Excavations for the world record of an ancient site in Norway led to an unusual discovery.
Archaeologists from the University of Bergen, while exploring the site of Mikkelbost on the southwest coast of Norway, have discovered notes and a letter with romantic contents from another archaeologist.
In 1874, the Bergen Museum on the southwest coast of Norway appointed its first archaeologist and conservator. Only 28-year-old Anders Lorenge made a name for himself by searching for Viking sites throughout the country, and in particular by exploring the Rockenhaugen burial mound on the outskirts of Oslo in 1869. was walking
Newly hired, Lorenge traveled from Bergen to Nordfjordeid, where he planned to open the largest of five hills on a farm called Micklebostgarden. There, Lorange discovered the remains of a 100-foot-long Viking ship that had been burned a thousand years ago as part of an elaborate burial ritual. The Micklebost remains the largest Viking ship found in Norway.

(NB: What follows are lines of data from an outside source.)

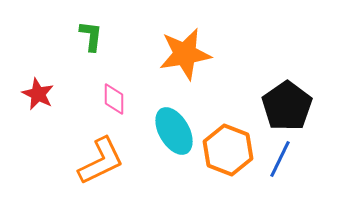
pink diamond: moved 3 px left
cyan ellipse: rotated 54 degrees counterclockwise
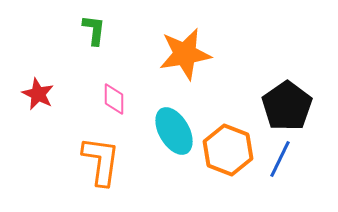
green L-shape: moved 3 px right, 6 px up
orange L-shape: rotated 56 degrees counterclockwise
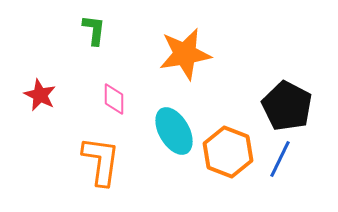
red star: moved 2 px right, 1 px down
black pentagon: rotated 9 degrees counterclockwise
orange hexagon: moved 2 px down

Although the size of the ship and the quality of the artefacts on it pointed to a 9th century Viking kingdom, only half of the site was eventually excavated. The discovery of completely intact and preserved Viking ships in the following decades made the Micklebost almost forgotten, only to be noticed again in the 1990s. In 2019, boat builders in Nordfjordeid completed a real rebuild of the Mickleboost and launched it onto the river plateau.
Now, after many years, archaeologists have returned to this site to complete the excavation, and their initial discovery is a strange bottle with even more strange notes from an ancient archaeologist. Inside the glass bottle, Lorange had put a letter, his business card and five coins. The letter provides an overview of the exploration and describes its history, content and purpose. The number of Viking shields that Lorange mentioned was wrong, and he did not mention the ship’s most important find, an 8th-century bronze vessel looted from a church or monastery in Ireland.
Archaeologists now believe that the find shows that even though Lorange was the museum’s archaeologist, local farm workers, not him, did the work. Another mistake occurs at the end of the letter, where Lorenge left a message in Rune, an alphabet used by the Germans before the adoption of the alphabet. Experts on ancient runes were unable to translate the note and eventually realized that Lorenge did not know the runes and had only directly translated the sentence using the new rune alphabet. The note they found read: “Emma Gide, my girlfriend” — the two were married in 1877.
This is the second time archaeologists have discovered a love note from Lorraine. During a follow-up excavation at Rockenhagen in 1939, researchers found a note to Ingeborg Heftieh, who eventually married another man.
These items, along with other items from the Micklebost excavation, will be displayed in an exhibition at the Bergen Museum to mark the institution’s bicentennial in 2025.